§ **PROBLEM**:
Rewrite the records below as a JSON list of strings, with one string per line and blank lines omitted.

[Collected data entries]

(begin)

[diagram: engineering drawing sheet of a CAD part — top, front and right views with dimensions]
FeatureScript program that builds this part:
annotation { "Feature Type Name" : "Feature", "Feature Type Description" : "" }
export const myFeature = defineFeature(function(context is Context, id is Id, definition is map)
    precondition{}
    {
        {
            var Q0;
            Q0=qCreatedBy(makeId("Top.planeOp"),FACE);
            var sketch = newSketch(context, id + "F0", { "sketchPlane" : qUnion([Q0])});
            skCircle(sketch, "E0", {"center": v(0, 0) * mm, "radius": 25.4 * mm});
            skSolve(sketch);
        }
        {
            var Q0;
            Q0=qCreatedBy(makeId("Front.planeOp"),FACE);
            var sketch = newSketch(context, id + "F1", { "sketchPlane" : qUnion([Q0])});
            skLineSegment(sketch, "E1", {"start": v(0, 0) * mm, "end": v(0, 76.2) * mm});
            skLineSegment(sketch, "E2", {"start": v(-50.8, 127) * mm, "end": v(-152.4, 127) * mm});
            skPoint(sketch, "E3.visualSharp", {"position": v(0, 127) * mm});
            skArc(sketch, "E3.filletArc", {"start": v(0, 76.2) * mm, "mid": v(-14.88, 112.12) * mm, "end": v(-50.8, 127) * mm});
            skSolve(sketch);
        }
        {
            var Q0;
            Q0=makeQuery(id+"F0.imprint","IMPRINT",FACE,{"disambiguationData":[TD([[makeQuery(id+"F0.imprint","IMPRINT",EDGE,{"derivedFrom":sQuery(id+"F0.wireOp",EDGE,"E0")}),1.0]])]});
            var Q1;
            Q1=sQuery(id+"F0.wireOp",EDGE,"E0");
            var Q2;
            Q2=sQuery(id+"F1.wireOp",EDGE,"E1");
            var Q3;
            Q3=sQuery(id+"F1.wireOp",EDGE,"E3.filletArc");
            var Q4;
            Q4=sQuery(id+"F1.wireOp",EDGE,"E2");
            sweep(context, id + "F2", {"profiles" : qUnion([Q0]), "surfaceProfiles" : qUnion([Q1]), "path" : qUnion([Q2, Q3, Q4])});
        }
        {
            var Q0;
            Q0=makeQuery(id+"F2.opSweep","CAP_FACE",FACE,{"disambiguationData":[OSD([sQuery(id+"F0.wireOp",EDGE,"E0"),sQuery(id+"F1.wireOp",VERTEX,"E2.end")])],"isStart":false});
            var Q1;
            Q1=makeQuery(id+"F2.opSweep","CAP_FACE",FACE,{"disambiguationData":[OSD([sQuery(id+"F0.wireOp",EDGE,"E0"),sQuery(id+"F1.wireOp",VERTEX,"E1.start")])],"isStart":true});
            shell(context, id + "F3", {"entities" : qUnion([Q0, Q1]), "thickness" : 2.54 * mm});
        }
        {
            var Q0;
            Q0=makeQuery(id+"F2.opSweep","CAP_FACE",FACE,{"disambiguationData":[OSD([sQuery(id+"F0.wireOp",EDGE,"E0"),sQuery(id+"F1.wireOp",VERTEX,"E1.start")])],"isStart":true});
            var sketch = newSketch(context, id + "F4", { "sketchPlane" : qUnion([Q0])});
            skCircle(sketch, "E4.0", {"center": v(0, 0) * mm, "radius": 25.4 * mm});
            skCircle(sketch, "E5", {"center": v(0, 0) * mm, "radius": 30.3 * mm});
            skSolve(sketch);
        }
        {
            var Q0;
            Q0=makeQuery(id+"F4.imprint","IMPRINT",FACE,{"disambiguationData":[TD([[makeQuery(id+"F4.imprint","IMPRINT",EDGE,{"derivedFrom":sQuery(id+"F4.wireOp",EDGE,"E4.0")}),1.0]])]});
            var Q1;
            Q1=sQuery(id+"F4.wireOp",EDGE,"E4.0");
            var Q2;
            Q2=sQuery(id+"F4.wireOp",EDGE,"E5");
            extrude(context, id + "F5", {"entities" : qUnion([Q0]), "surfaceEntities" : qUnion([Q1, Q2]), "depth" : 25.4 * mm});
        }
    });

(end)

§ **EXPECTED OUTPUT**:
[
  "[diagram: engineering drawing sheet of a CAD part — top, front and right views with dimensions]",
  "FeatureScript program that builds this part:",
  "annotation { \"Feature Type Name\" : \"Feature\", \"Feature Type Description\" : \"\" }",
  "export const myFeature = defineFeature(function(context is Context, id is Id, definition is map)",
  "    precondition{}",
  "    {",
  "        {",
  "            var Q0;",
  "            Q0=qCreatedBy(makeId(\"Top.planeOp\"),FACE);",
  "            var sketch = newSketch(context, id + \"F0\", { \"sketchPlane\" : qUnion([Q0])});",
  "            skCircle(sketch, \"E0\", {\"center\": v(0, 0) * mm, \"radius\": 25.4 * mm});",
  "            skSolve(sketch);",
  "        }",
  "        {",
  "            var Q0;",
  "            Q0=qCreatedBy(makeId(\"Front.planeOp\"),FACE);",
  "            var sketch = newSketch(context, id + \"F1\", { \"sketchPlane\" : qUnion([Q0])});",
  "            skLineSegment(sketch, \"E1\", {\"start\": v(0, 0) * mm, \"end\": v(0, 76.2) * mm});",
  "            skLineSegment(sketch, \"E2\", {\"start\": v(-50.8, 127) * mm, \"end\": v(-152.4, 127) * mm});",
  "            skPoint(sketch, \"E3.visualSharp\", {\"position\": v(0, 127) * mm});",
  "            skArc(sketch, \"E3.filletArc\", {\"start\": v(0, 76.2) * mm, \"mid\": v(-14.88, 112.12) * mm, \"end\": v(-50.8, 127) * mm});",
  "            skSolve(sketch);",
  "        }",
  "        {",
  "            var Q0;",
  "            Q0=makeQuery(id+\"F0.imprint\",\"IMPRINT\",FACE,{\"disambiguationData\":[TD([[makeQuery(id+\"F0.imprint\",\"IMPRINT\",EDGE,{\"derivedFrom\":sQuery(id+\"F0.wireOp\",EDGE,\"E0\")}),1.0]])]});",
  "            var Q1;",
  "            Q1=sQuery(id+\"F0.wireOp\",EDGE,\"E0\");",
  "            var Q2;",
  "            Q2=sQuery(id+\"F1.wireOp\",EDGE,\"E1\");",
  "            var Q3;",
  "            Q3=sQuery(id+\"F1.wireOp\",EDGE,\"E3.filletArc\");",
  "            var Q4;",
  "            Q4=sQuery(id+\"F1.wireOp\",EDGE,\"E2\");",
  "            sweep(context, id + \"F2\", {\"profiles\" : qUnion([Q0]), \"surfaceProfiles\" : qUnion([Q1]), \"path\" : qUnion([Q2, Q3, Q4])});",
  "        }",
  "        {",
  "            var Q0;",
  "            Q0=makeQuery(id+\"F2.opSweep\",\"CAP_FACE\",FACE,{\"disambiguationData\":[OSD([sQuery(id+\"F0.wireOp\",EDGE,\"E0\"),sQuery(id+\"F1.wireOp\",VERTEX,\"E2.end\")])],\"isStart\":false});",
  "            var Q1;",
  "            Q1=makeQuery(id+\"F2.opSweep\",\"CAP_FACE\",FACE,{\"disambiguationData\":[OSD([sQuery(id+\"F0.wireOp\",EDGE,\"E0\"),sQuery(id+\"F1.wireOp\",VERTEX,\"E1.start\")])],\"isStart\":true});",
  "            shell(context, id + \"F3\", {\"entities\" : qUnion([Q0, Q1]), \"thickness\" : 2.54 * mm});",
  "        }",
  "        {",
  "            var Q0;",
  "            Q0=makeQuery(id+\"F2.opSweep\",\"CAP_FACE\",FACE,{\"disambiguationData\":[OSD([sQuery(id+\"F0.wireOp\",EDGE,\"E0\"),sQuery(id+\"F1.wireOp\",VERTEX,\"E1.start\")])],\"isStart\":true});",
  "            var sketch = newSketch(context, id + \"F4\", { \"sketchPlane\" : qUnion([Q0])});",
  "            skCircle(sketch, \"E4.0\", {\"center\": v(0, 0) * mm, \"radius\": 25.4 * mm});",
  "            skCircle(sketch, \"E5\", {\"center\": v(0, 0) * mm, \"radius\": 30.3 * mm});",
  "            skSolve(sketch);",
  "        }",
  "        {",
  "            var Q0;",
  "            Q0=makeQuery(id+\"F4.imprint\",\"IMPRINT\",FACE,{\"disambiguationData\":[TD([[makeQuery(id+\"F4.imprint\",\"IMPRINT\",EDGE,{\"derivedFrom\":sQuery(id+\"F4.wireOp\",EDGE,\"E4.0\")}),1.0]])]});",
  "            var Q1;",
  "            Q1=sQuery(id+\"F4.wireOp\",EDGE,\"E4.0\");",
  "            var Q2;",
  "            Q2=sQuery(id+\"F4.wireOp\",EDGE,\"E5\");",
  "            extrude(context, id + \"F5\", {\"entities\" : qUnion([Q0]), \"surfaceEntities\" : qUnion([Q1, Q2]), \"depth\" : 25.4 * mm});",
  "        }",
  "    });"
]